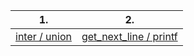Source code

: | 1. | 2. |
|-----|-----|
|[inter / union](https://github.com/Ysoroko/exams_42/tree/master/exam_rank2/first_question) | [get_next_line / printf](https://github.com/Ysoroko/exams_42/tree/master/exam_rank2/second_question)|
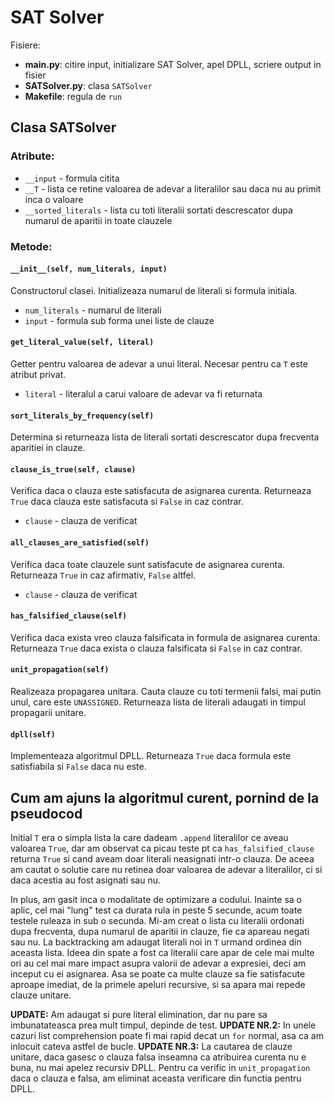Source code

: # SAT Solver

Fisiere:
- **main.py**: citire input, initializare SAT Solver, apel DPLL, scriere output in fisier
- **SATSolver.py**: clasa `SATSolver`
- **Makefile**: regula de `run`

## Clasa SATSolver

### Atribute:
- `__input` - formula citita
- `__T` - lista ce retine valoarea de adevar a literalilor sau daca nu au primit inca o valoare
- `__sorted_literals` - lista cu toti literalii sortati descrescator dupa numarul de aparitii in toate clauzele

### Metode:

#### `__init__(self, num_literals, input)`
Constructorul clasei. Initializeaza numarul de literali si formula initiala.
- `num_literals` - numarul de literali
- `input` - formula sub forma unei liste de clauze

#### `get_literal_value(self, literal)`
Getter pentru valoarea de adevar a unui literal. Necesar pentru ca `T` este atribut privat.
- `literal` - literalul a carui valoare de adevar va fi returnata

#### `sort_literals_by_frequency(self)`
Determina si returneaza lista de literali sortati descrescator dupa frecventa aparitiei in clauze.

#### `clause_is_true(self, clause)`
Verifica daca o clauza este satisfacuta de asignarea curenta. Returneaza `True` daca clauza este satisfacuta si `False` in caz contrar.
- `clause` - clauza de verificat

#### `all_clauses_are_satisfied(self)`
Verifica daca toate clauzele sunt satisfacute de asignarea curenta. Returneaza `True` in caz afirmativ, `False` altfel.
- `clause` - clauza de verificat

#### `has_falsified_clause(self)`
Verifica daca exista vreo clauza falsificata in formula de asignarea curenta. Returneaza `True` daca exista o clauza falsificata si `False` in caz contrar.

#### `unit_propagation(self)`
Realizeaza propagarea unitara. Cauta clauze cu toti termenii falsi, mai putin unul, care este `UNASSIGNED`. Returneaza lista de literali adaugati in timpul propagarii unitare.

#### `dpll(self)`
Implementeaza algoritmul DPLL. Returneaza `True` daca formula este satisfiabila si `False` daca nu este.

## Cum am ajuns la algoritmul curent, pornind de la pseudocod

Initial `T` era o simpla lista la care dadeam `.append` literalilor ce aveau valoarea `True`, dar am observat ca picau teste pt ca `has_falsified_clause` returna `True` si cand aveam doar literali neasignati intr-o clauza. De aceea am cautat o solutie care nu retinea doar valoarea de adevar a literalilor, ci si daca acestia au fost asignati sau nu.

In plus, am gasit inca o modalitate de optimizare a codului. Inainte sa o aplic, cel mai "lung" test ca durata rula in peste 5 secunde, acum toate testele ruleaza in sub o secunda. Mi-am creat o lista cu literalii ordonati dupa frecventa, dupa numarul de aparitii in clauze, fie ca apareau negati sau nu. La backtracking am adaugat literali noi in `T` urmand ordinea din aceasta lista. Ideea din spate a fost ca literalii care apar de cele mai multe ori au cel mai mare impact asupra valorii de adevar a expresiei, deci am inceput cu ei asignarea. Asa se poate ca multe clauze sa fie satisfacute aproape imediat, de la primele apeluri recursive, si sa apara mai repede clauze unitare.

**UPDATE:** Am adaugat si pure literal elimination, dar nu pare sa imbunatateasca prea mult timpul, depinde de test.
**UPDATE NR.2:** In unele cazuri list comprehension poate fi mai rapid decat un `for` normal, asa ca am inlocuit cateva astfel de bucle.
**UPDATE NR.3:** La cautarea de clauze unitare, daca gasesc o clauza falsa inseamna ca atribuirea curenta nu e buna, nu mai apelez recursiv DPLL. Pentru ca verific in `unit_propagation` daca o clauza e falsa, am eliminat aceasta verificare din functia pentru DPLL.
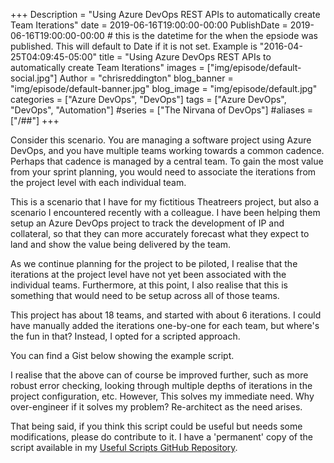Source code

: +++
Description = "Using Azure DevOps REST APIs to automatically create Team Iterations"
date = 2019-06-16T19:00:00-00:00
PublishDate = 2019-06-16T19:00:00-00:00 # this is the datetime for the when the epsiode was published. This will default to Date if it is not set. Example is "2016-04-25T04:09:45-05:00"
title = "Using Azure DevOps REST APIs to automatically create Team Iterations"
images = ["img/episode/default-social.jpg"]
Author = "chrisreddington"
blog_banner = "img/episode/default-banner.jpg"
blog_image = "img/episode/default.jpg"
categories = ["Azure DevOps", "DevOps"]
tags = ["Azure DevOps", "DevOps", "Automation"]
#series = ["The Nirvana of DevOps"]
#aliases = ["/##"]
+++

Consider this scenario. You are managing a software project using Azure DevOps, and you have multiple teams working towards a common cadence. Perhaps that cadence is managed by a central team. To gain the most value from your sprint planning, you would need to associate the iterations from the project level with each individual team.

<!--more-->
This is a scenario that I have for my fictitious Theatreers project, but also a scenario I encountered recently with a colleague. I have been helping them setup an Azure DevOps project to track the development of IP and collateral, so that they can more accurately forecast what they expect to land and show the value being delivered by the team.

As we continue planning for the project to be piloted, I realise that the iterations at the project level have not yet been associated with the individual teams. Furthermore, at this point, I also realise that this is something that would need to be setup across all of those teams.

This project has about 18 teams, and started with about 6 iterations. I could have manually added the iterations one-by-one for each team, but where's the fun in that? Instead, I opted for a scripted approach.

You can find a Gist below showing the example script.

<script src="https://gist.github.com/christianreddington/649c472a058385a01308348c756f4b26.js"></script>

I realise that the above can of course be improved further, such as more robust error checking, looking through multiple depths of iterations in the project configuration, etc. However, This solves my immediate need. Why over-engineer if it solves my problem? Re-architect as the need arises.

That being said, if you think this script could be useful but needs some modifications, please do contribute to it. I have a 'permanent' copy of the script available in my [Useful Scripts GitHub Repository](https://github.com/christianreddington/useful-scripts/blob/master/AzureDevOps-AddProjectIterationsToTeams.ps1).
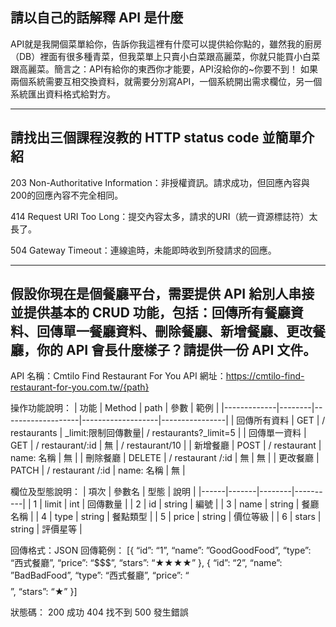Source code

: ## 請以自己的話解釋 API 是什麼

API就是我開個菜單給你，告訴你我這裡有什麼可以提供給你點的，雖然我的廚房（DB）裡面有很多種青菜，但我菜單上只賣小白菜跟高麗菜，你就只能買小白菜跟高麗菜。簡言之：API有給你的東西你才能要，API沒給你的~你要不到！
如果兩個系統需要互相交換資料，就需要分別寫API，一個系統開出需求欄位，另一個系統匯出資料格式給對方。


---
## 請找出三個課程沒教的 HTTP status code 並簡單介紹

203 Non-Authoritative Information：非授權資訊。請求成功，但回應內容與200的回應內容不完全相同。

414 Request URI Too Long：提交內容太多，請求的URI（統一資源標誌符）太長了。

504 Gateway Timeout：連線逾時，未能即時收到所發請求的回應。


---
## 假設你現在是個餐廳平台，需要提供 API 給別人串接並提供基本的 CRUD 功能，包括：回傳所有餐廳資料、回傳單一餐廳資料、刪除餐廳、新增餐廳、更改餐廳，你的 API 會長什麼樣子？請提供一份 API 文件。

API 名稱：Cmtilo Find Restaurant For You
API 網址：https://cmtilo-find-restaurant-for-you.com.tw/{path}

操作功能說明：
| 功能        | Method  | path             | 參數               | 範例           |
|-------------|--------|-------------------|-------------------|----------------|
| 回傳所有資料 | GET    | / restaurants     | _limit:限制回傳數量| / restaurants?_limit=5 |
| 回傳單一資料 | GET    | / restaurant/:id  | 無                | / restaurant/10 |
| 新增餐廳     | POST   | / restaurant      | name: 名稱        | 無              |
| 刪除餐廳     | DELETE | / restaurant /:id | 無                | 無              |
| 更改餐廳     | PATCH  | / restaurant /:id | name: 名稱        | 無              |

欄位及型態說明：
| 項次 | 參數名 | 型態   | 說明      |
|------|-------|--------|----------|
| 1    | limit | int    | 回傳數量  |
| 2    | id    | string | 編號      |
| 3    | name  | string | 餐廳名稱  |
| 4    | type  | string | 餐點類型  |
| 5    | price | string | 價位等級  |
| 6    | stars | string | 評價星等  |

回傳格式：JSON
回傳範例：
[{
  “id”: “1”,
  “name”: ”GoodGoodFood”,
  “type”: “西式餐廳”,
  “price”: “$$$”,
  “stars”: “★★★★” 
},
{
  “id”: “2”,
  “name”: ”BadBadFood”,
  “type”: “西式餐廳”,
  “price”: “$$$$”,
  “stars”: “★” 
}]

狀態碼：
200 成功
404 找不到
500 發生錯誤

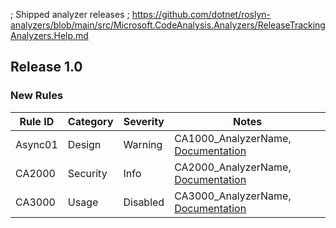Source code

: ﻿; Shipped analyzer releases
; https://github.com/dotnet/roslyn-analyzers/blob/main/src/Microsoft.CodeAnalysis.Analyzers/ReleaseTrackingAnalyzers.Help.md
## Release 1.0

### New Rules

Rule ID | Category | Severity | Notes
--------|----------|----------|--------------------
Async01 |  Design  |  Warning | CA1000_AnalyzerName, [Documentation](CA1000_Documentation_Link)
CA2000  | Security |  Info    | CA2000_AnalyzerName, [Documentation](CA2000_Documentation_Link)
CA3000  |  Usage   | Disabled | CA3000_AnalyzerName, [Documentation](CA3000_Documentation_Link)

▶ AIM OF THE EXERCISE
Report the number of lines in the entries above that include the string "master". Give nothing but the number.

▶ OUTPUT BELOW
2